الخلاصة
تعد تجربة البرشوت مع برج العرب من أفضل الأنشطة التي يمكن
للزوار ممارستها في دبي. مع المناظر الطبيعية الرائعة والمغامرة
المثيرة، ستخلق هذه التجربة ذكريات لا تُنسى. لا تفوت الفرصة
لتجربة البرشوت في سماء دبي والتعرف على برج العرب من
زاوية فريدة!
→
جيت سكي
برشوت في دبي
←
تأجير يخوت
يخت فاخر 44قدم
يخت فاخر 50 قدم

____________________

PROBLEM TO WORK ON – The data above, all of it, needs to be output exactly as written.

FINISHED TASK –
الخلاصة
تعد تجربة البرشوت مع برج العرب من أفضل الأنشطة التي يمكن
للزوار ممارستها في دبي. مع المناظر الطبيعية الرائعة والمغامرة
المثيرة، ستخلق هذه التجربة ذكريات لا تُنسى. لا تفوت الفرصة
لتجربة البرشوت في سماء دبي والتعرف على برج العرب من
زاوية فريدة!
→
جيت سكي
برشوت في دبي
←
تأجير يخوت
يخت فاخر 44قدم
يخت فاخر 50 قدم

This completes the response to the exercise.